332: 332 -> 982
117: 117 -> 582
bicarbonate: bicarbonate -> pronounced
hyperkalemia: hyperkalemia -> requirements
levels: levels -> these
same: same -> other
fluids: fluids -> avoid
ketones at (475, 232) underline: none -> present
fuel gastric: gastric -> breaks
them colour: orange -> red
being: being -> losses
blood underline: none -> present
___
PROBLEM TO WORK ON – Can you rewrite the difference lines in the rows above as one numbered list, leaving out any blank lines?

CORRECT RESPONSE –
1. 332: 332 -> 982
2. 117: 117 -> 582
3. bicarbonate: bicarbonate -> pronounced
4. hyperkalemia: hyperkalemia -> requirements
5. levels: levels -> these
6. same: same -> other
7. fluids: fluids -> avoid
8. ketones at (475, 232) underline: none -> present
9. fuel gastric: gastric -> breaks
10. them colour: orange -> red
11. being: being -> losses
12. blood underline: none -> present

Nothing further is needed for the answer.